DATASET RECORDS Block Start

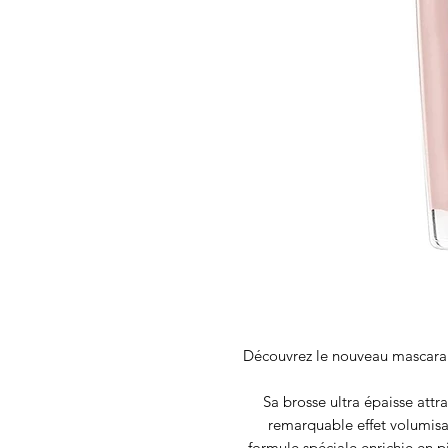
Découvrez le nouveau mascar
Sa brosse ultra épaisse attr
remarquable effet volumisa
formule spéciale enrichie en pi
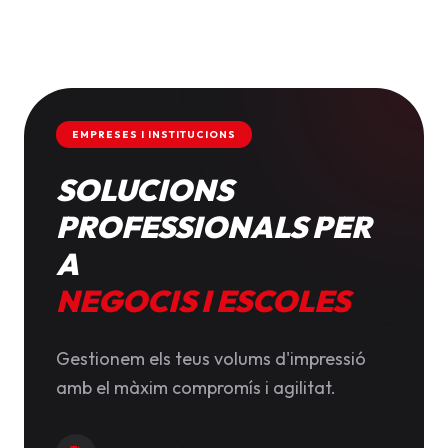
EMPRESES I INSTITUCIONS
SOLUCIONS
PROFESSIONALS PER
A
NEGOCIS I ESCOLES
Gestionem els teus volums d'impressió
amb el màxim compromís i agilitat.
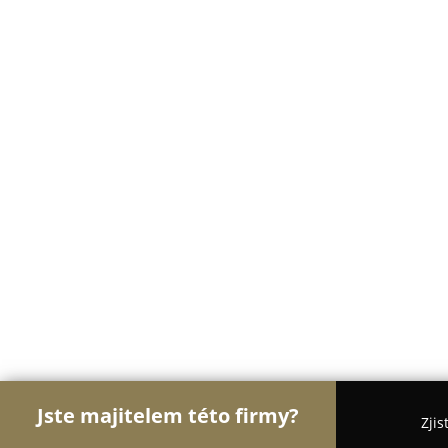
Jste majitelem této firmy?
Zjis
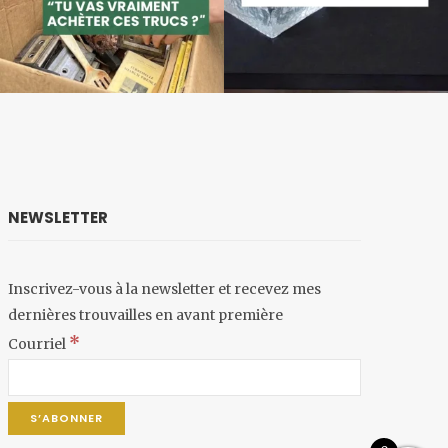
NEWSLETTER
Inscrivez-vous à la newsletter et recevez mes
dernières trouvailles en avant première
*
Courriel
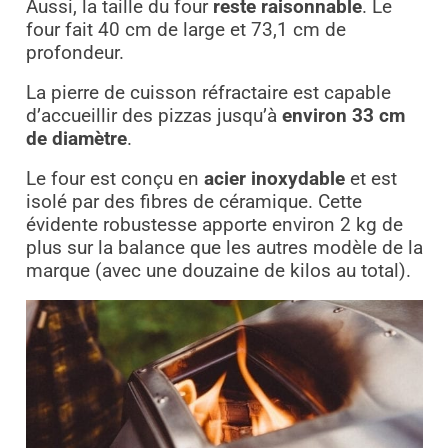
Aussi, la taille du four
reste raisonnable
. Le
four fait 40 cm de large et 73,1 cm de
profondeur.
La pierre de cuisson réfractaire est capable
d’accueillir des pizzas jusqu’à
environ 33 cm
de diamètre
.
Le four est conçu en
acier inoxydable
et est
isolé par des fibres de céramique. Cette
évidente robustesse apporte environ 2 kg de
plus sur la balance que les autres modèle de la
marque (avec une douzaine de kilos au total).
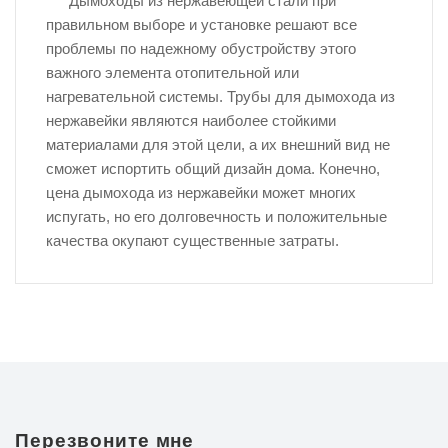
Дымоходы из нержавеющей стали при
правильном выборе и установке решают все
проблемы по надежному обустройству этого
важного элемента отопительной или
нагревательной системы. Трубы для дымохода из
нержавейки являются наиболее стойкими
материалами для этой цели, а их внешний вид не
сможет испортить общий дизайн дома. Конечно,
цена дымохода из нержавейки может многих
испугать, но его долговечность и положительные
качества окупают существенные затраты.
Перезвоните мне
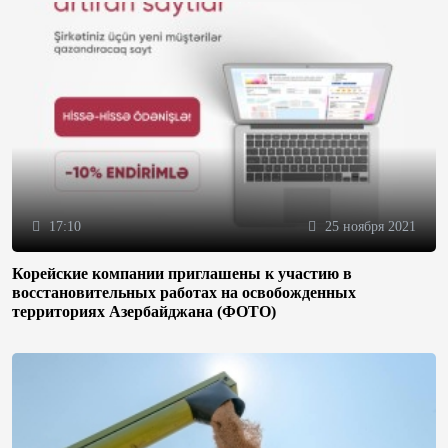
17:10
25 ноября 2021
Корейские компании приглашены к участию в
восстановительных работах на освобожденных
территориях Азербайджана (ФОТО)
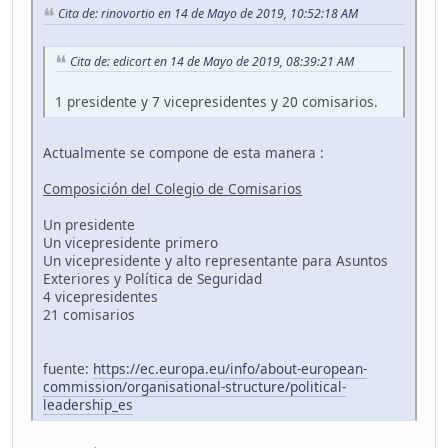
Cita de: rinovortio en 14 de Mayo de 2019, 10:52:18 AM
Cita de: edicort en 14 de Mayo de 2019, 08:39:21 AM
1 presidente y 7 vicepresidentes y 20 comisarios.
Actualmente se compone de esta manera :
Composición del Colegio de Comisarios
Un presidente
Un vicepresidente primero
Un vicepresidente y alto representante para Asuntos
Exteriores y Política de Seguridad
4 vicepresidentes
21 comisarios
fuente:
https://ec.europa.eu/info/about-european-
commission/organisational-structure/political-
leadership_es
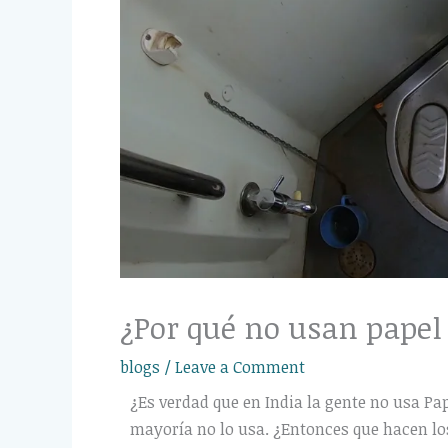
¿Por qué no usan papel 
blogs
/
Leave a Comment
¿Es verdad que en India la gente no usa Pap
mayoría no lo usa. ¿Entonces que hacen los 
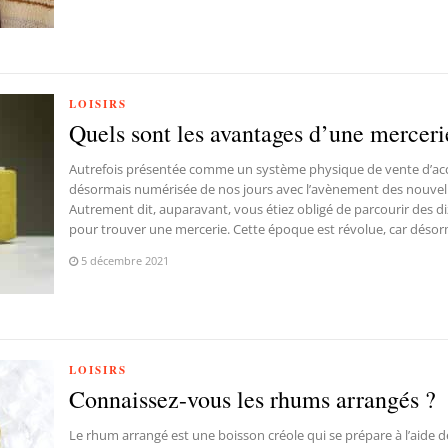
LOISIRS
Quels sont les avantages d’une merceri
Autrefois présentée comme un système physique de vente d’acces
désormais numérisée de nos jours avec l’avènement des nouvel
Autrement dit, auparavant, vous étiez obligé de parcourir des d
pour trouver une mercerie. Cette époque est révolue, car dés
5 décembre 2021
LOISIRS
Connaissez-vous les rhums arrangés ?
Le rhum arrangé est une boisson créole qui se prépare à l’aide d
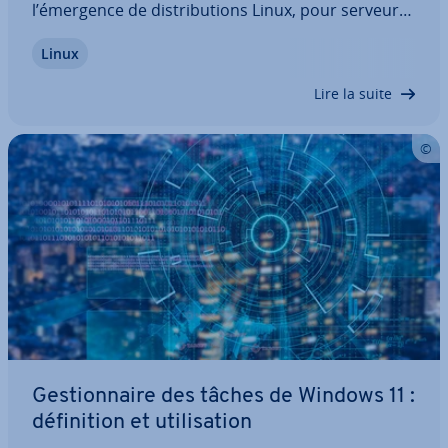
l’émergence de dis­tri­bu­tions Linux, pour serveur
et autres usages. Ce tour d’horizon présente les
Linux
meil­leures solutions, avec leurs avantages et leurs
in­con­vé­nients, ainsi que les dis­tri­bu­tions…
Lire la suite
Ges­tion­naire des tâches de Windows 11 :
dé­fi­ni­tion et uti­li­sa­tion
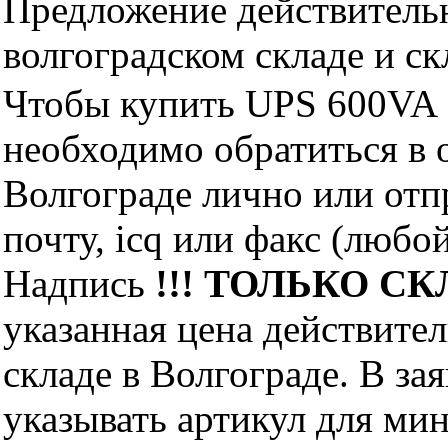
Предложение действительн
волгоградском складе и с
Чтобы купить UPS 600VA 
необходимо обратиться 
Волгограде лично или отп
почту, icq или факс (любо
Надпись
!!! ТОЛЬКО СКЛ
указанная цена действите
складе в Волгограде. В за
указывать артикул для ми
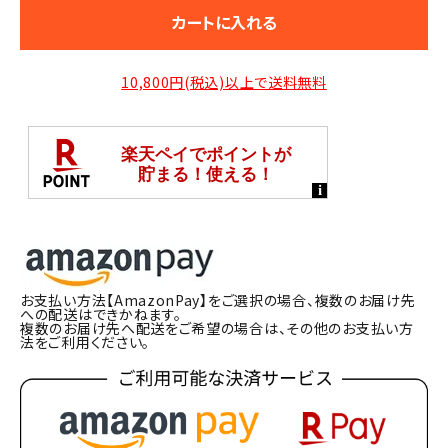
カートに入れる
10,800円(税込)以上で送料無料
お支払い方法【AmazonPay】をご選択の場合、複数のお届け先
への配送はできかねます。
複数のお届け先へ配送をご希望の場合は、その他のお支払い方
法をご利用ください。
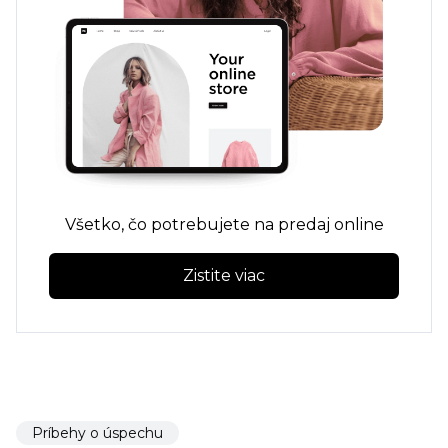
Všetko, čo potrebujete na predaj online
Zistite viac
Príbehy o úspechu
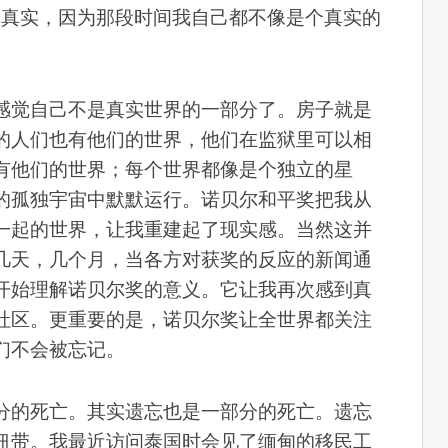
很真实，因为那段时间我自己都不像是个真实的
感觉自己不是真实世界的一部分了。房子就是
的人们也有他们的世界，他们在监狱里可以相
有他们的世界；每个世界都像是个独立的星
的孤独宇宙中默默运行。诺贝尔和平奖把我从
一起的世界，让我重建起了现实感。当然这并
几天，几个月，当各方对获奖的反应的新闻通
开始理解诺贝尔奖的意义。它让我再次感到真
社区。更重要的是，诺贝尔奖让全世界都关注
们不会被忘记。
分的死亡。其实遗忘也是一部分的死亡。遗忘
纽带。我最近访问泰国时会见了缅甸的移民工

DATASET RECORDS Block End
DATASET RECORDS Block Start

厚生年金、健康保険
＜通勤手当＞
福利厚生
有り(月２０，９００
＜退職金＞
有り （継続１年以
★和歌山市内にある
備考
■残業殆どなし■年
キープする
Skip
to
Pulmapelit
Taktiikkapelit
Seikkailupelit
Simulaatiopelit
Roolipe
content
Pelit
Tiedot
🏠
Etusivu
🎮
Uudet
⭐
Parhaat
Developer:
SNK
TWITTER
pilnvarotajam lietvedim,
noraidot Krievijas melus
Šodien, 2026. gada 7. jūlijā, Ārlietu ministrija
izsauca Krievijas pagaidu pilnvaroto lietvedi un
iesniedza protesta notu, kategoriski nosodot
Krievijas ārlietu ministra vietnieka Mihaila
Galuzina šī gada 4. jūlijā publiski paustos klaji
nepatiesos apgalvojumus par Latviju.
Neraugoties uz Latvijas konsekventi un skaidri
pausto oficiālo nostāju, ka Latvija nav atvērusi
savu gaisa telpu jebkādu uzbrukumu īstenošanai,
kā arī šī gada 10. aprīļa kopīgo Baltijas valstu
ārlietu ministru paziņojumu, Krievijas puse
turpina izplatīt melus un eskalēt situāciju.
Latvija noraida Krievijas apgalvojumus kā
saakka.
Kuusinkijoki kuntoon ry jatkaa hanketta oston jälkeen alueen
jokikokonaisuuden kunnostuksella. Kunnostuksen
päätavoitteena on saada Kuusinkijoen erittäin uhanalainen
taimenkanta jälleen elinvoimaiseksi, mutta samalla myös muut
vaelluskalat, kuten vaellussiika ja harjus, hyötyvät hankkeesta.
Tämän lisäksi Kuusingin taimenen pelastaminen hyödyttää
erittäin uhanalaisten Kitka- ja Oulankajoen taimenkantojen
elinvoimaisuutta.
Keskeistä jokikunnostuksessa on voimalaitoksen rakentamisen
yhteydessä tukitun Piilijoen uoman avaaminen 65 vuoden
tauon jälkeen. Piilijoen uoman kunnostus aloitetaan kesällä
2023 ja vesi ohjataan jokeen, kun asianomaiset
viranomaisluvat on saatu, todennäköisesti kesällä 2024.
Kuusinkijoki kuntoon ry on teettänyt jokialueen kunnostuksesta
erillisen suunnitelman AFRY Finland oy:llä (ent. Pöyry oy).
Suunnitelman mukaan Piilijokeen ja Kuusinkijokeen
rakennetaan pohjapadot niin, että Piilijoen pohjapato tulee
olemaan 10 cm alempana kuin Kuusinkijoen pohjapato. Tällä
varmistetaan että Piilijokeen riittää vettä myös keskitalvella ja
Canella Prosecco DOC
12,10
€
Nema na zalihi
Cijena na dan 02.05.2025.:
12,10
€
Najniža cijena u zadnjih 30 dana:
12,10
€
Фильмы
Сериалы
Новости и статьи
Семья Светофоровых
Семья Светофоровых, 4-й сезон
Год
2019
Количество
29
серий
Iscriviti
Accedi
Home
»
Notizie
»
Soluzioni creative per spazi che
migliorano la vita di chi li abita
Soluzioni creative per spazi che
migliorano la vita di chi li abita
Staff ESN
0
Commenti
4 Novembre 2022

DATASET RECORDS Block End
DATASET RECORDS Block Start

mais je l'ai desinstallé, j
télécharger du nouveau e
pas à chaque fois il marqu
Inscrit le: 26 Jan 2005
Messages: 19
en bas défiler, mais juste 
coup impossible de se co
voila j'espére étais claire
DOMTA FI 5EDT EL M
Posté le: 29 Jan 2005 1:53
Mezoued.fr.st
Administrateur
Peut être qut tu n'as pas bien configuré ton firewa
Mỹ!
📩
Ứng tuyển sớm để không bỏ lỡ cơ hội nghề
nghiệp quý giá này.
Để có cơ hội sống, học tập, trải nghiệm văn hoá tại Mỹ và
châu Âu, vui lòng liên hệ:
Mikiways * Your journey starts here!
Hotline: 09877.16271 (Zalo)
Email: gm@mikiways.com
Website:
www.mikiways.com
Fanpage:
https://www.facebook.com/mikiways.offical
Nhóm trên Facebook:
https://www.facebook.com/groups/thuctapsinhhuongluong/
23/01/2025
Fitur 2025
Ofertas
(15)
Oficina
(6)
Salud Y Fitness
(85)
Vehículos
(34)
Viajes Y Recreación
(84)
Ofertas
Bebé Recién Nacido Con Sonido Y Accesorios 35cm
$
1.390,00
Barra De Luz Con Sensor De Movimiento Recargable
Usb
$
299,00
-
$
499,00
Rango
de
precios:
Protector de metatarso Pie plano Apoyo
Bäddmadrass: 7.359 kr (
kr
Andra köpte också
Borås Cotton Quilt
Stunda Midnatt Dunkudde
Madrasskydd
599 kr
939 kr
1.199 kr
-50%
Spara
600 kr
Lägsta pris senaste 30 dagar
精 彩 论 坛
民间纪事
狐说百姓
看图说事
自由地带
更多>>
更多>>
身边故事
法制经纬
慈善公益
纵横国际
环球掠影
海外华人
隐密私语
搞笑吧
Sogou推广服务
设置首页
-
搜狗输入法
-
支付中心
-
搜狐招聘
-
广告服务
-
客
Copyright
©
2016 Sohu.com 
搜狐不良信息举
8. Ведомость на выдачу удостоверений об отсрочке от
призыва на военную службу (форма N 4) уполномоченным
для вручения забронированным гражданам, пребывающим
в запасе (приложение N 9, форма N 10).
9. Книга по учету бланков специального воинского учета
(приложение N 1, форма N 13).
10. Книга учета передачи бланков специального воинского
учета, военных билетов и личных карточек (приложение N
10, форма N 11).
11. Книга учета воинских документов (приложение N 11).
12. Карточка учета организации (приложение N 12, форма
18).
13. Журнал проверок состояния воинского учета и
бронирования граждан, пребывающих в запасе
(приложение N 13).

DATASET RECORDS Block End

TASK DESCRIPTION:
Bring together each line above where the string "запасе" turns up.

EXPECTED ANSWER:
в запасе (приложение N 9, форма N 10).
бронирования граждан, пребывающих в запасе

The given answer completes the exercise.